Other suggestions include forcing companies to offer the same price to existing customers as they do to new customers. A similar rule is being introduced for home and motor insurance in January.
There might also be a charge paid by a supplier each time it takes on a new customer.
The price cap may also be reviewed every three months, rather than the current six, or an interim price cap introduced if market conditions changed dramatically.
When a host of energy companies collapsed, Ofgem was heavily criticised for having been asleep at the wheel, and unprepared for such a crisis.
Citizens Advice, the official advocate for energy customers, recently published what it described as Ofgem's "catalogue of errors" in recent years, that was now ultimately leaving customers having to pick up a multi-million pound bill.
That included an accusation that poor practice was rife, with many companies showing clear evidence of financial unsustainability, "including firms run out of the owners' living rooms and kitchens".

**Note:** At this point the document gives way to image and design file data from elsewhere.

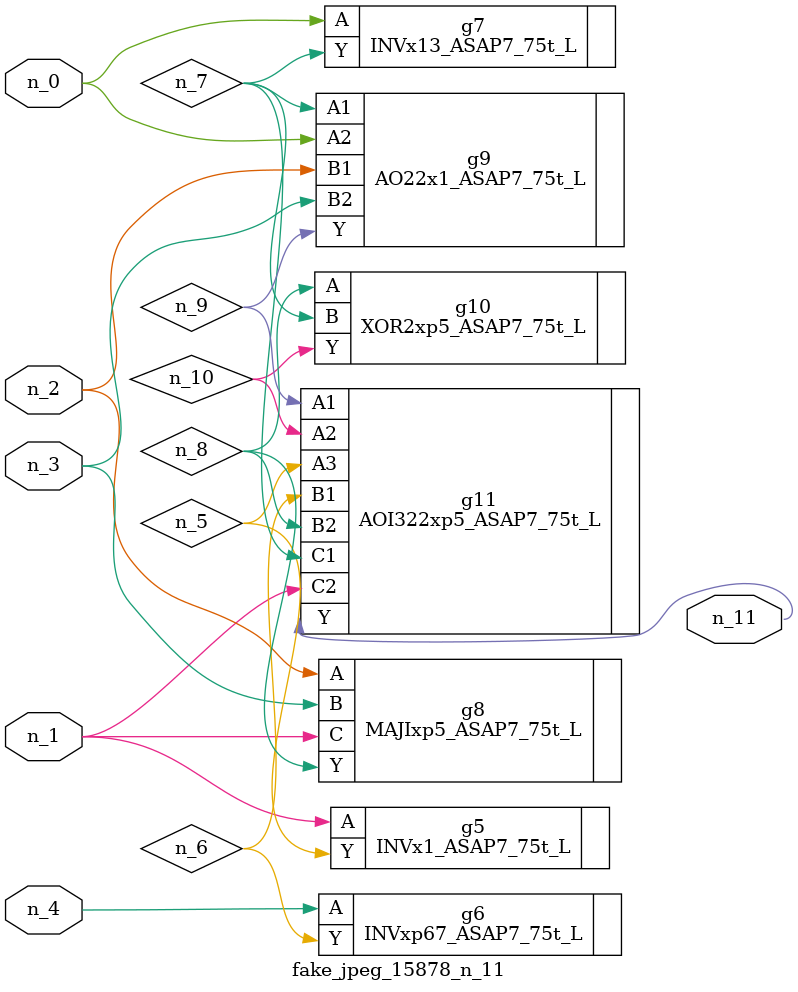
<source format=v>
module fake_jpeg_15878_n_11 (n_3, n_2, n_1, n_0, n_4, n_11);

input n_3;
input n_2;
input n_1;
input n_0;
input n_4;

output n_11;

wire n_10;
wire n_8;
wire n_9;
wire n_6;
wire n_5;
wire n_7;

INVx1_ASAP7_75t_L g5 ( 
.A(n_1),
.Y(n_5)
);

INVxp67_ASAP7_75t_L g6 ( 
.A(n_4),
.Y(n_6)
);

INVx13_ASAP7_75t_L g7 ( 
.A(n_0),
.Y(n_7)
);

MAJIxp5_ASAP7_75t_L g8 ( 
.A(n_2),
.B(n_3),
.C(n_1),
.Y(n_8)
);

AO22x1_ASAP7_75t_L g9 ( 
.A1(n_7),
.A2(n_0),
.B1(n_2),
.B2(n_3),
.Y(n_9)
);

AOI322xp5_ASAP7_75t_L g11 ( 
.A1(n_9),
.A2(n_10),
.A3(n_5),
.B1(n_6),
.B2(n_8),
.C1(n_7),
.C2(n_1),
.Y(n_11)
);

XOR2xp5_ASAP7_75t_L g10 ( 
.A(n_8),
.B(n_7),
.Y(n_10)
);


endmodule
</source>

These latest announcement by Ofgem will address some of those concerns. They include:
If financial stress tests show up a weakness in a company, then an improvement plan will be drawn up with the regulator
Suppliers will have to self-assess their management
The regulator's assessment period before granting a new licence to operate will be extended to nine months
The regulator is also consulting on whether to block firms from taking on new customers once they hit certain milestones - such as 50,000 and 200,000 accounts - until it is happy with their balance sheet strength.
"What we want to say to suppliers is either get some insurance, buy your energy ahead or have enough money in the bank to weather a storm like this," Mr Brearley told BBC Radio 4's Today programme.
Customers of collapsed firms now have to pay more for their energy, because their original tariff was not protected. Those on the price cap also saw prices rises in October.
This has been a major factor in the rising cost of living, with inflation now rising at its fastest rate for a decade.
Mr Brearley said that customers should brace themselves for a further significant rise in gas prices in April, when a new price cap is introduced.
"Where you have legitimate price increases and the increase in gas is legitimate then those costs need to be passed onto customers. I know that's really hard, but we do expect a significant rise in April," he said.
He added that it was too early to give a figure and refuted that Ofgem had failed to take control of the market.
"Our job as a regulator is to make sure people pay a fair price for energy but no more than that," he said.
Ofgem said the cap had saved consumers an estimated £1bn a year since its introduction.
However it said the current methodology, while protecting consumers from price spikes, exposed suppliers to risks that are harder to manage at times of high energy price volatility.
"There is a risk that, if not tackled, this could lead to higher costs for consumers," the regulator said.